A flawed argument for H = [0,1] can be based on the denseness of rationals: every x \in [0,1] is the limit of a sequence of rational numbers, and since \cup_n I_{n,k} contains not only every rational number, but also a neighbourhood of every rational number, it “must” therefore contain all numbers in [0,1]. It is insightful to understand where the flaw is.  Let x \in [0,1] be an irrational number. Let i_1 < i_2 < \cdots be an increasing sequence of indices such that v_{i_1},v_{i_2},\cdots \rightarrow x. Whether x \in \cap_k \cup_n I_{i_n,k} depends on which is faster: the convergence of v_{i_n} \rightarrow x, or the convergence of \frac1{k2^{i_n}} \rightarrow 0. To illustrate, assume that |v_{i_n} - x | = \frac1{2^n}. (For pedants, interpret this equality as approximate equality; the difference between a rational and irrational number cannot exactly equal a rational number.) Then even though v_{i_n} \rightarrow x, the convergence is sufficiently slow that x \notin I_{i_n,k} for all k. (Note 2^n \geq 2^{i_n} because i_n \geq n.)

The pendulum swings back: perhaps then H = V because no sequence can converge sufficiently quickly to an irrational number? To demonstrate that this is false, consider the following procedure for choosing v_1,v_2,\cdots to ensure that \sqrt{2}-1 \in H. It suffices to construct a sequence v_1,v_3,v_5,\cdots that converges quickly to \sqrt{2}-1 \in H because the remaining rational numbers can be assigned (in arbitrary order) to v_2,v_4,v_6,\cdots.  Simply choose v_n, for n odd, to be a rational number within \frac1{n2^n} of \sqrt{2}-1.  (This can always be arranged by taking sufficiently many terms in the decimal expansion 0.414214\cdots of \sqrt2-1.) Then, no matter how large k is chosen, \sqrt2-1 \in I_{n,k} when n is an odd number greater than k, hence \sqrt2-1 \in H.

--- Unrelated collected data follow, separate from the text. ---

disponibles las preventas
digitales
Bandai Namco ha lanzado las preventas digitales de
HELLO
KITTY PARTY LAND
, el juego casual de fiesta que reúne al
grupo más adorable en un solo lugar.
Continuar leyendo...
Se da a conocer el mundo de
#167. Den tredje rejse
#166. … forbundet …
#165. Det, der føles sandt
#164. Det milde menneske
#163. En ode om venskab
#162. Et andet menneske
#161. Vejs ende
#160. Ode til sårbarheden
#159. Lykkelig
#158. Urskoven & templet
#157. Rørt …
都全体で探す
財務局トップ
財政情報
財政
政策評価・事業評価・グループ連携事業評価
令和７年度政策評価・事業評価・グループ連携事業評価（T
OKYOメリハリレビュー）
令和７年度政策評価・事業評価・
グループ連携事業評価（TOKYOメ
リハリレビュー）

The above has already demonstrated that limits cannot be interchanged; a sequence v_1,v_2,\cdots of rational numbers was constructed such that \sqrt2-1 is in H and hence H \neq V. This is not the argument used by Williams, but being constructive in nature might mean it is a more transparent argument.

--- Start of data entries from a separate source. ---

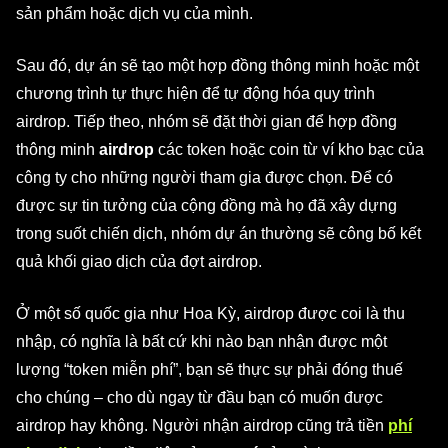
sản phẩm hoặc dịch vụ của mình.
Sau đó, dự án sẽ tạo một hợp đồng thông minh hoặc một
chương trình tự thực hiện để tự động hóa quy trình
airdrop. Tiếp theo, nhóm sẽ đặt thời gian để hợp đồng
thông minh
airdrop
các token hoặc coin từ ví kho bạc của
công ty cho những người tham gia được chọn. Để có
được sự tin tưởng của cộng đồng mà họ đã xây dựng
trong suốt chiến dịch, nhóm dự án thường sẽ công bố kết
quả khối giao dịch của đợt airdrop.
Ở một số quốc gia như Hoa Kỳ, airdrop được coi là thu
nhập, có nghĩa là bất cứ khi nào bạn nhận được một
lượng “token miễn phí”, bạn sẽ thực sự phải đóng thuế
cho chúng – cho dù ngay từ đầu bạn có muốn được
airdrop hay không. Người nhận airdrop cũng trả tiền
phí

The higher-level argument in Williams’ book reveals more information about H.  Williams uses the Baire category theorem to deduce that H must be uncountable, hence H \supsetneq V regardless of how v_1,v_2,\cdots are chosen. Furthermore, the Lebesgue measure of H is easily shown to be zero, therefore, H does not contain any open intervals, and in particular H \subsetneq [0,1]. (Proof: the Lebesgue measure of I_{n,k} is at most \frac1{k2^{n-1}}.  Since \sum_{n=1}^\infty \frac1{2^{n-1}} = 2, the Lebesgue measure of \cup_n I_{n,k} is at most \frac2k.  As k \rightarrow \infty, this goes to zero, hence the measure of H must be zero.)

For completeness, the fact that H is uncountable will be derived. The trick is to consider the complement H^c = [0,1] \setminus H. If it can be shown that the complement H^c is “too small” then H must be uncountable.  De Morgan’s law implies that H^c = \cup_{k=1}^\infty \left( \cup_{n=1}^\infty I_{n,k} \right)^c.   (Exercise: prove from first principles that \left( \cap_{k=1}^\infty G_k \right)^c = \cup_{k=1}^\infty G_k^c.)  Let F_n = \left( \cup_{n=1}^\infty I_{n,k} \right)^c.  Since \cup_{n=1}^\infty I_{n,k} contains all the rational numbers, F_n can contain only irrational numbers.  In particular, F_n does not contain any open interval. Each I_{n,k} is open and hence \cup_{n=1}^\infty I_{n,k} is open. Thus, F_n is a closed set not containing any open intervals. Such sets are called nowhere dense. Since H^c is the countable union of nowhere dense sets, it is a meagre set. If H is countable then it too would be meagre, and hence H \cup H^c would be meagre. Yet H \cup H^c = [0,1], and [0,1] is a Baire space, meaning meagre sets are “small”.  In particular, the whole space [0,1] cannot be meagre, a contradiction.  Therefore, H must be uncountable.

The conclusion then is that H depends on the actual ordering v_1,v_2,\cdots of the rationals, yet regardless of how the rationals are ordered, H will be an uncountable set of Lebesgue measure zero. In particular, V \subsetneq H \subsetneq [0,1].